The SDN Hackathon was sponsored by the ONF, Optus, AARnet, and NoviFlow, and drew over 25 entrants in six teams, using either the Zodiac switch or the NoviFlow switch. Most teams used the Ryu controller, and they had only 24 hours to code their applications from scratch! The outcomes were presented at the DemoFest and three of the five winning projects were developed using NoviFlow’s NoviSwitches:

Special corporate prize: Brocade Networks for a segment routing application (SRoOF – segment routing over OpenFlow) running on top of ODL and migrating the MPLS control plane to an SDN controller application.

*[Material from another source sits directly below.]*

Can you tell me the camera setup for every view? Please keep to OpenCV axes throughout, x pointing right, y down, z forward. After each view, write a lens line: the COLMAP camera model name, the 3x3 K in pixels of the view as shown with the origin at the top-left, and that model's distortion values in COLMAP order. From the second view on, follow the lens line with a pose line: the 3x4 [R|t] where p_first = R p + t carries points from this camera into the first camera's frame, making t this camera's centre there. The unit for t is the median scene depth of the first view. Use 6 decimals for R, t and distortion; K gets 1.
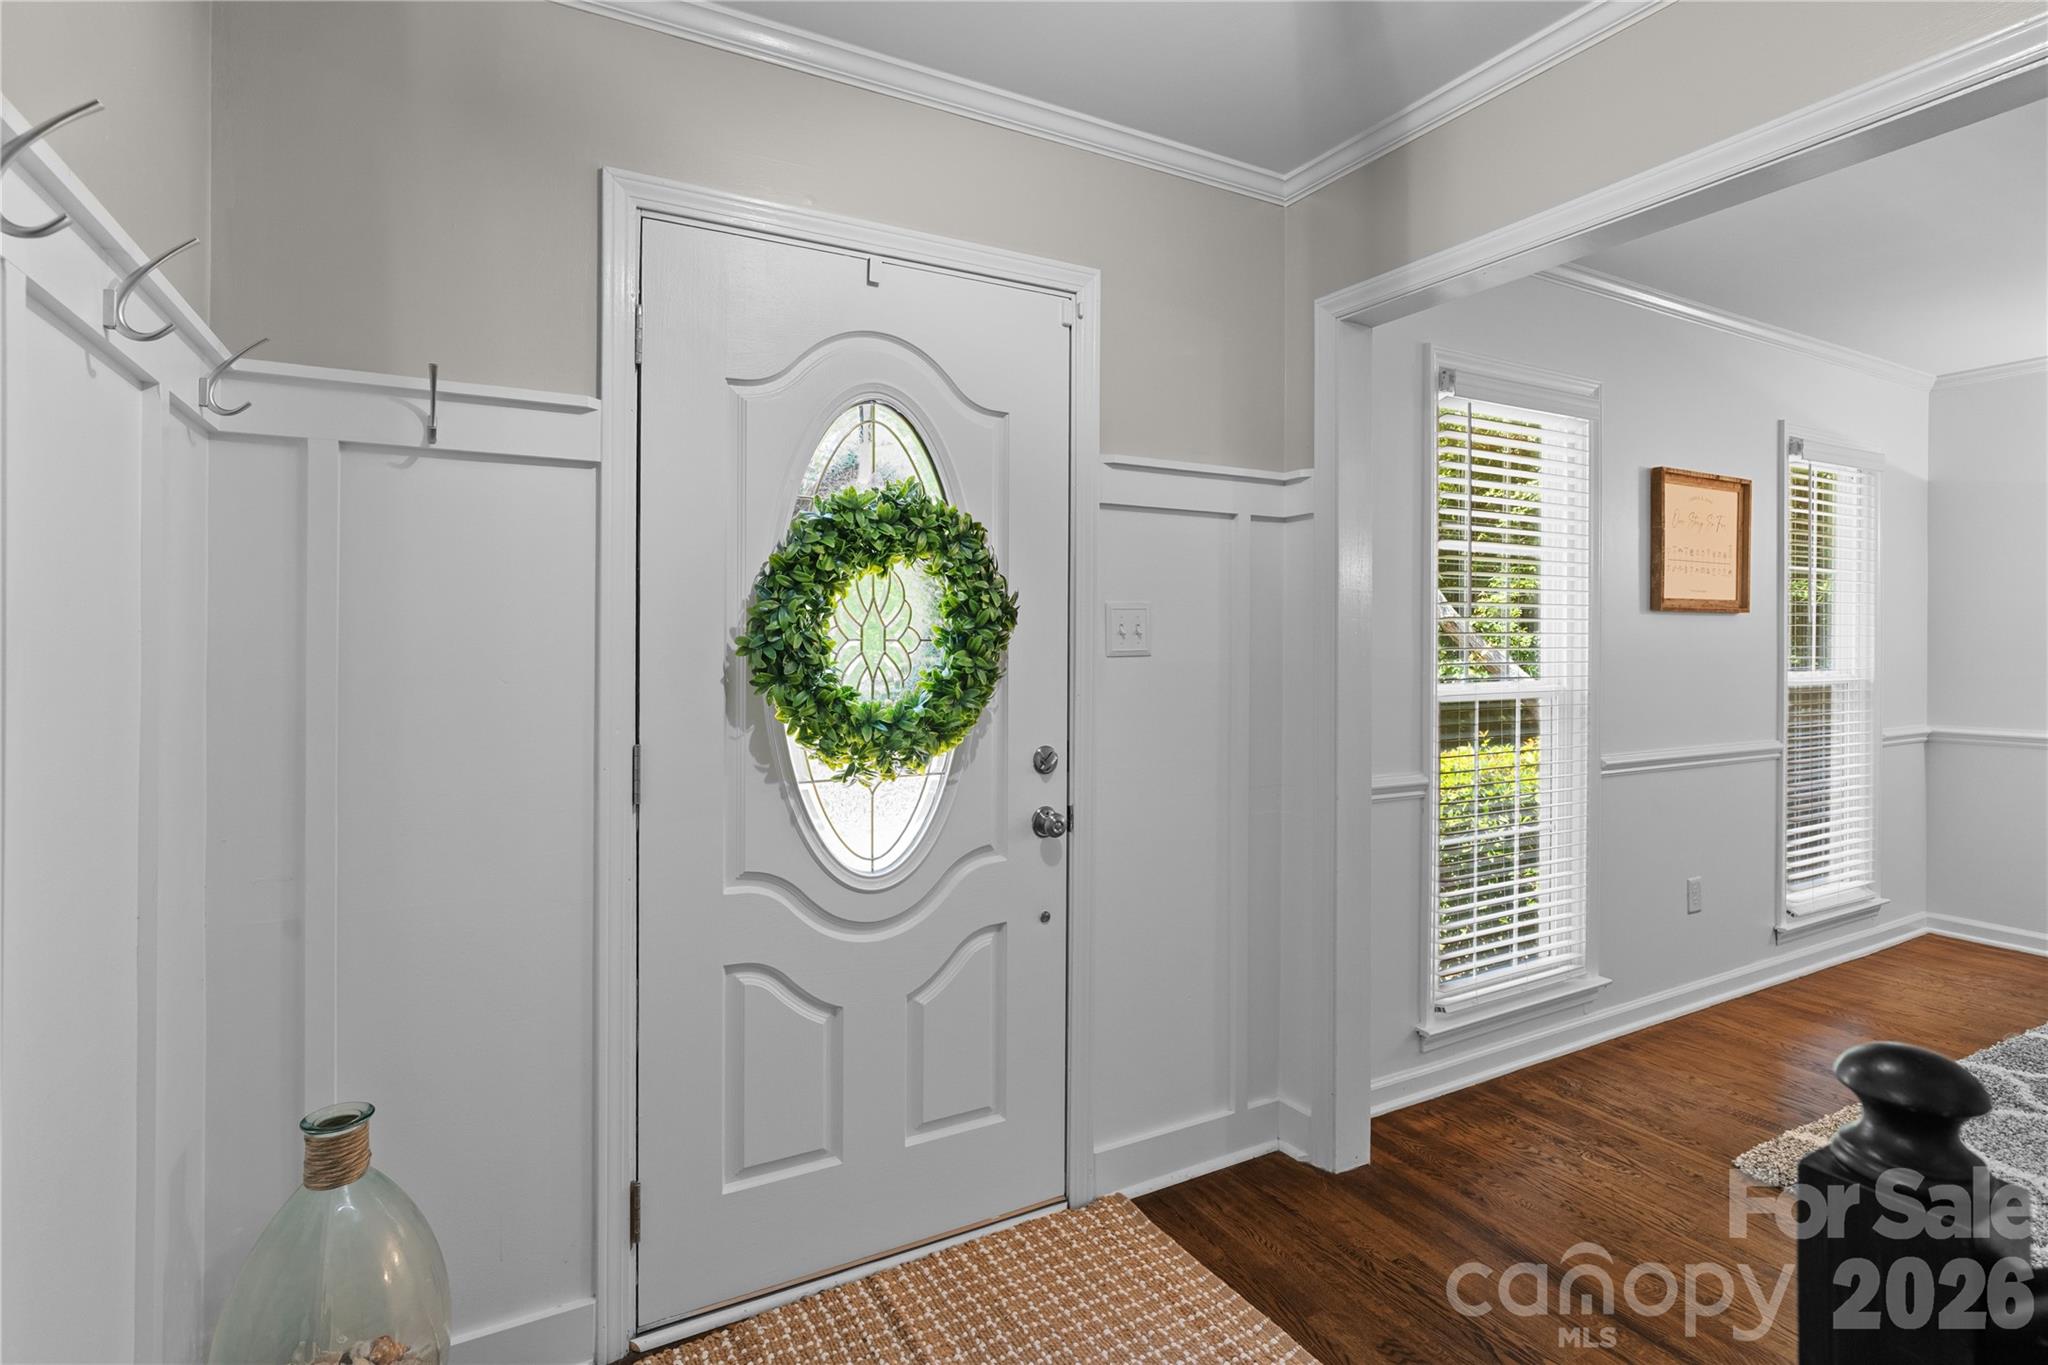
lens RADIAL K [[990.9, 0, 1013.5], [0, 990.9, 667.4], [0, 0, 1]] dist [-0.022183, 0.017489]
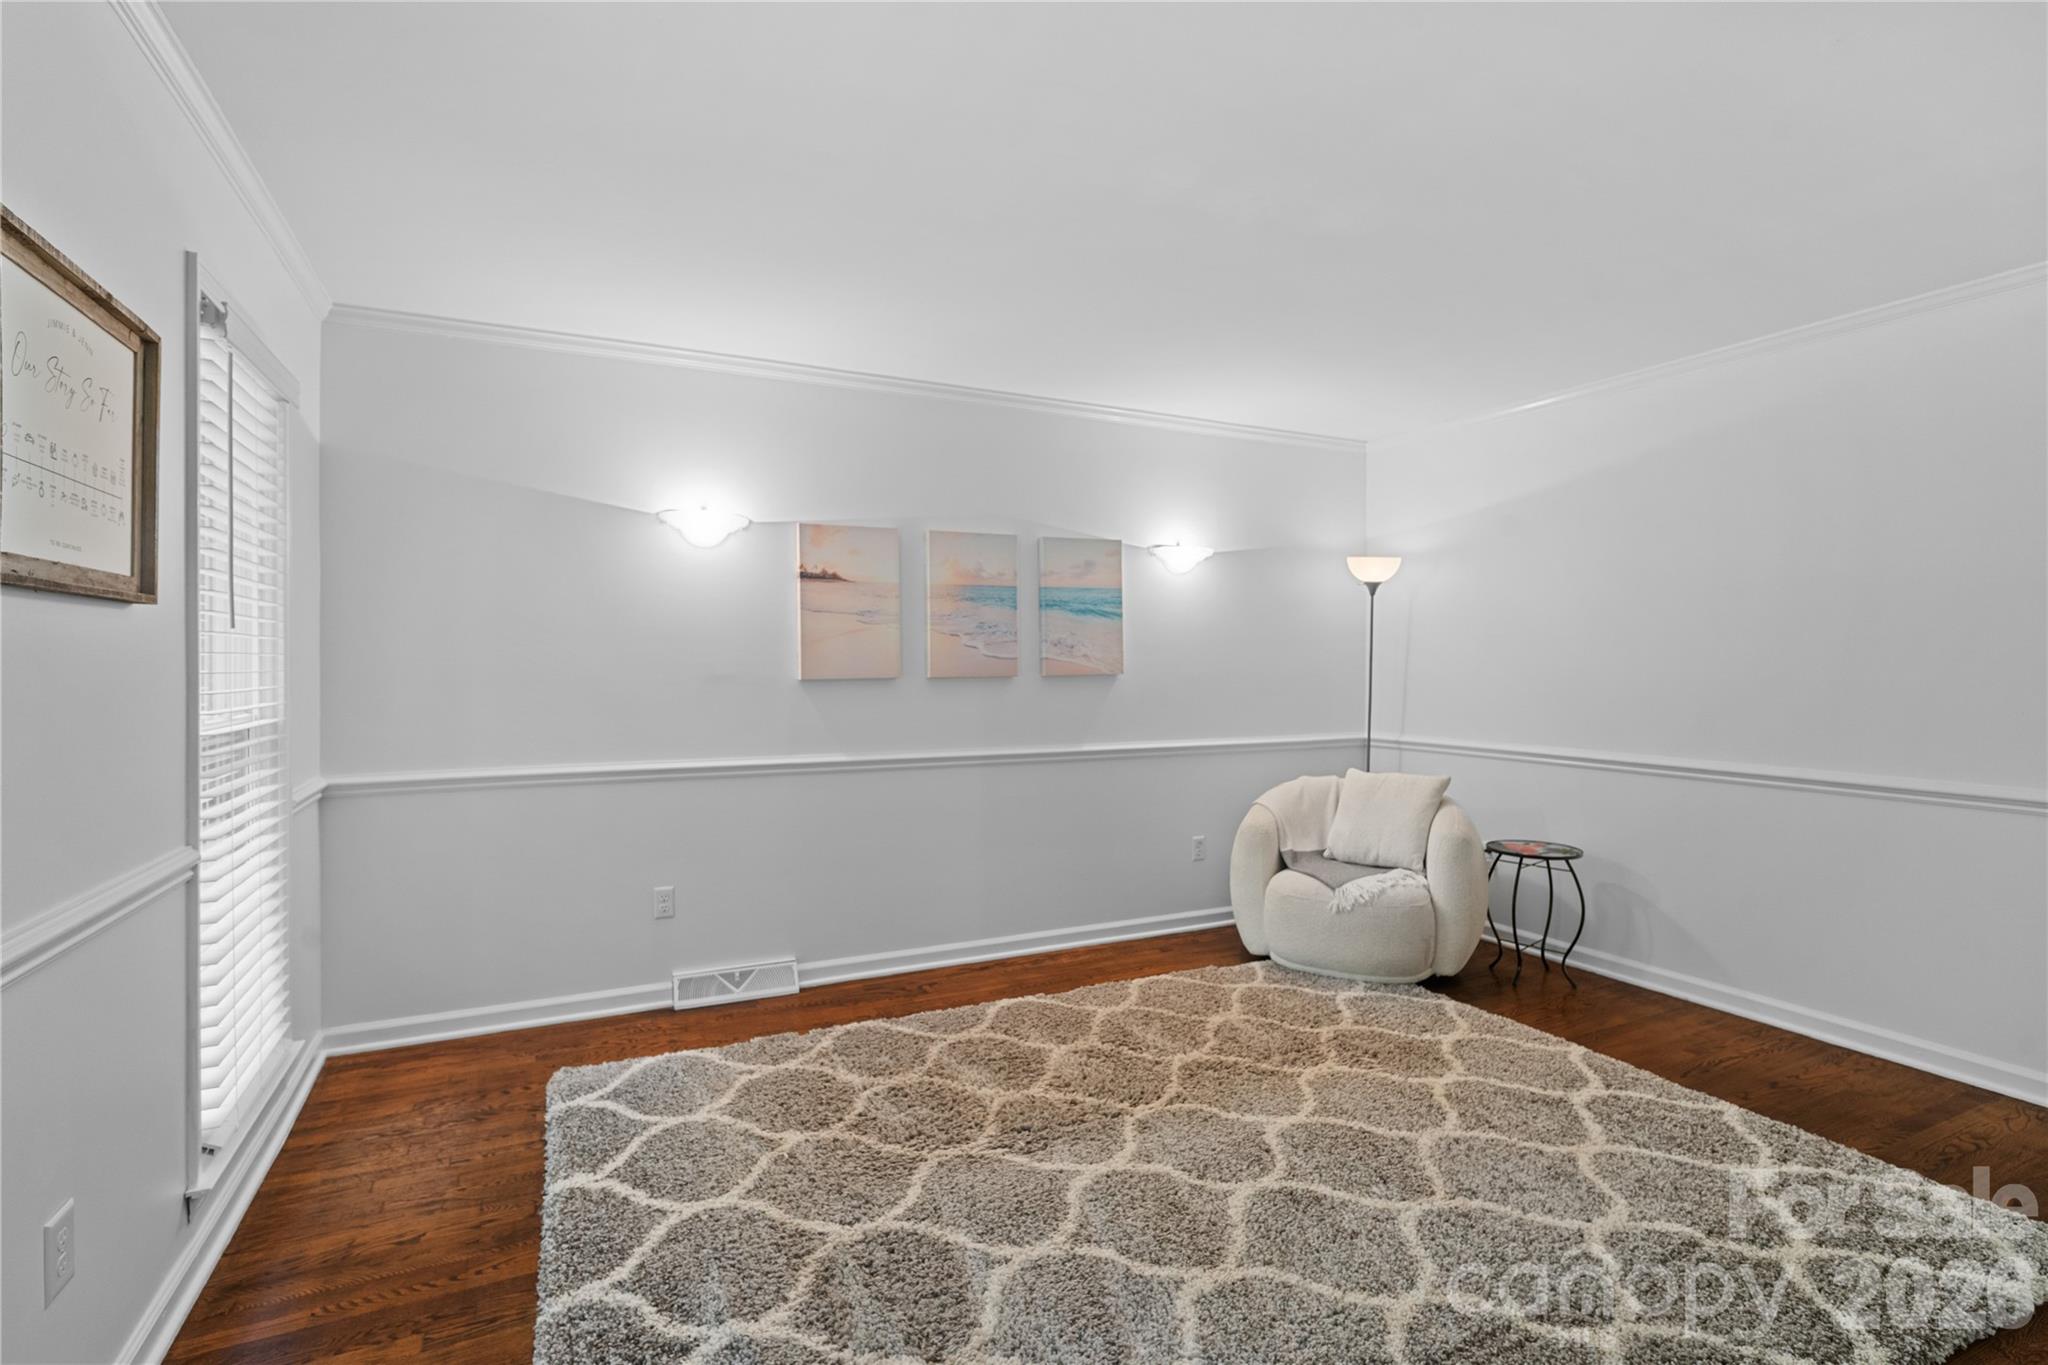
lens RADIAL K [[990.9, 0, 1013.5], [0, 990.9, 667.4], [0, 0, 1]] dist [-0.022183, 0.017489]
pose [[0.060841, -0.002284, 0.998145, 0.275908], [0.030382, 0.999538, 0.000435, -0.010376], [-0.997685, 0.030299, 0.060882, 0.537687]]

The application was written in Python over OpenDaylight governing two NoviFlow switches and 10 Mininet switches.

First prize: undergraduates from UNSW for a parental control application running over Ryu using Zodiac switches; cleanly accomplished by students who the day before did not even know what DNS was!

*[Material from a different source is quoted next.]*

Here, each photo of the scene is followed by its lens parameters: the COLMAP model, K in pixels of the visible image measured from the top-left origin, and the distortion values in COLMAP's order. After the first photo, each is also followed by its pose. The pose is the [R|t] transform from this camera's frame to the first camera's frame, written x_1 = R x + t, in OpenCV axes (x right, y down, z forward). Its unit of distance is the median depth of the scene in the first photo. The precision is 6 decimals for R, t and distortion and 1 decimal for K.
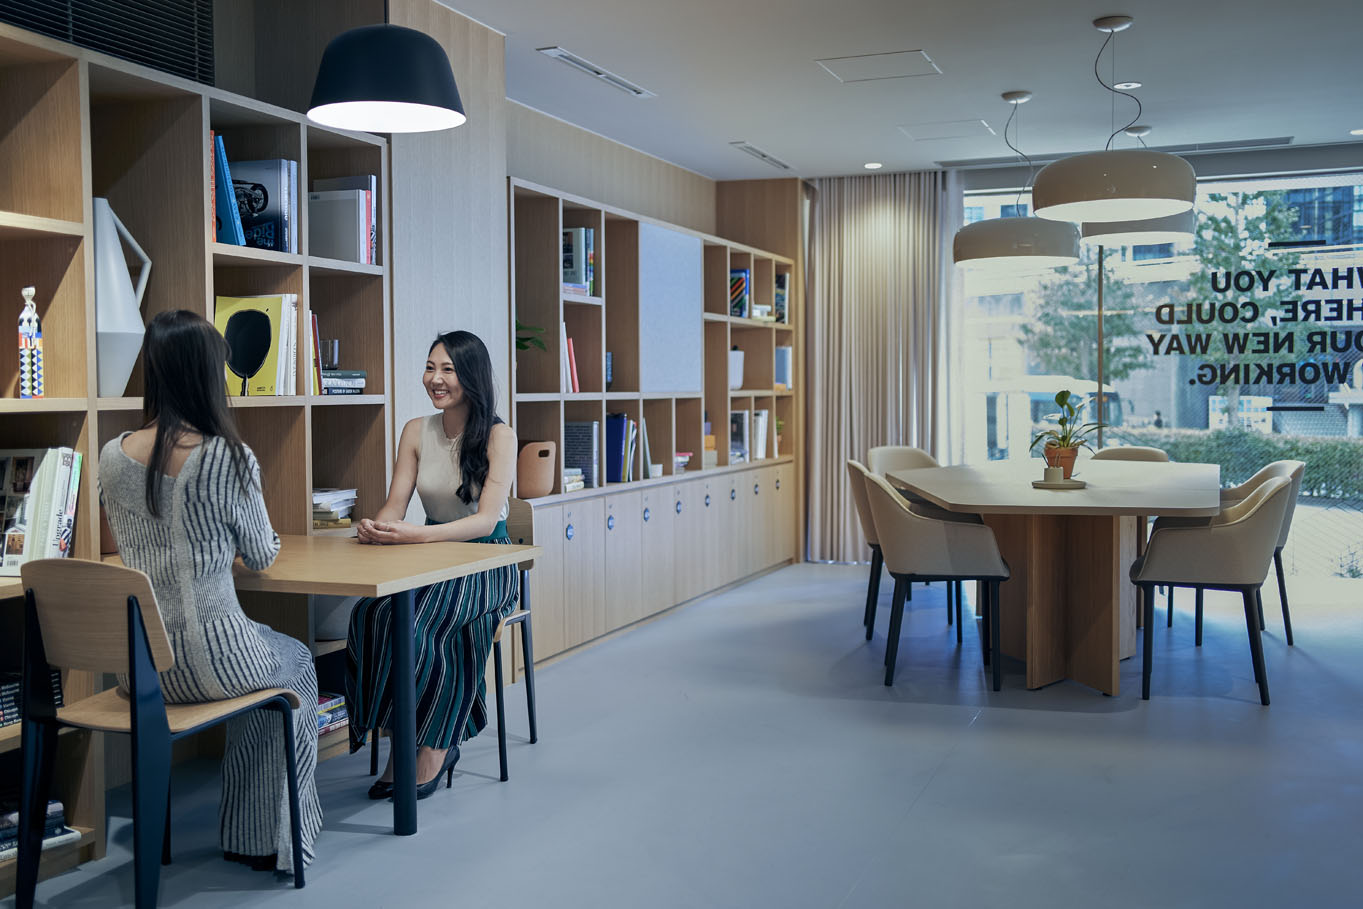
lens RADIAL K [[1410.7, 0, 681.8], [0, 1410.7, 453.4], [0, 0, 1]] dist [0.050226, 0.000000]
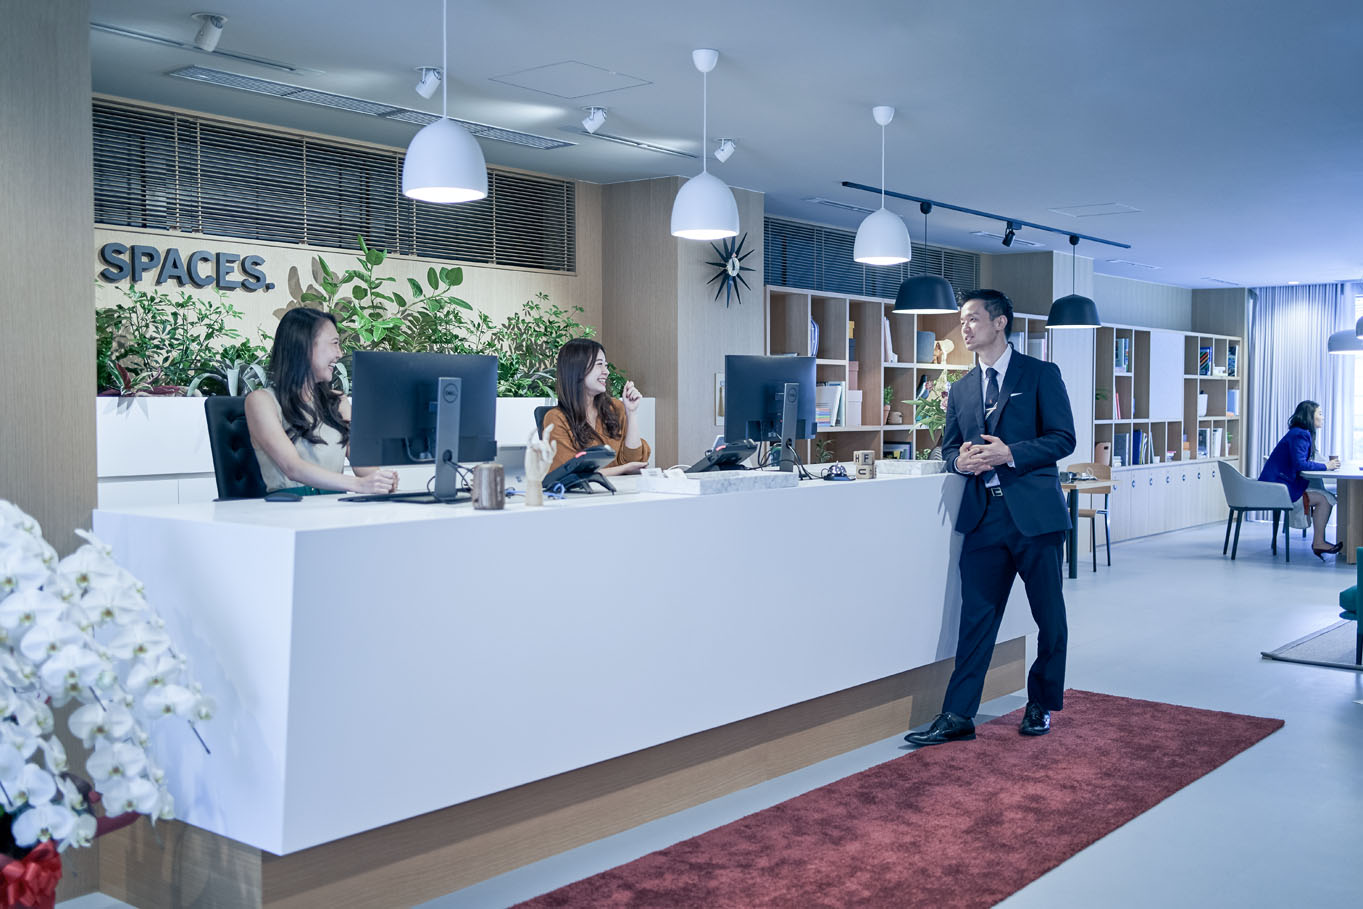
lens RADIAL K [[1410.7, 0, 681.8], [0, 1410.7, 454.3], [0, 0, 1]] dist [0.050226, 0.000000]
pose [[0.951932, 0.018048, -0.305777, -0.041039], [-0.020272, 0.999786, -0.004100, 0.024811], [0.305638, 0.010102, 0.952094, -0.981238]]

20160405_135041Second prize: grad students from UNSW and researchers from CSIRO for video traffic characterization, understand its type (Netflix, SD, HD, UHD) and origin (mobile, web) and other characteristics (bandwidth, users); the application was built on Faucet & Ryu running on NoviFlow switches, and they actually added a sixth OpenFlow table to Faucet’s five.

Third prize: a team from Victoria University of Wellington (New Zealand) for a fine-grained mirroring application, using Faucet & Ryu on NoviFlow with five tables and flexible match fields; replicating the flow to one or more other.

Fourth prize: grad students from UNSW for a smart parental controller that restricts access to certain websites and emails the parents when someone tries to access any website on a blacklist (or whitelist). The application runs on Ryu and Zodiac.

Major kudos go to Vijay Sivaraman at UNSW and Craig Russell at CSIRO for organizing and holding these events, as well as to David Wilde at AARnet for their direct support, to Ian Welch (VUW), Josh Bailey (Google), and Chris Lorier (REANNZ), and to Payam Motallebi (Optus) who offered to create some internships for the participating students!

Overall, it was a great event for our SDN champions down under, and for the global SDN community who will also benefit from their amazing contributions to SDN Open Source Software!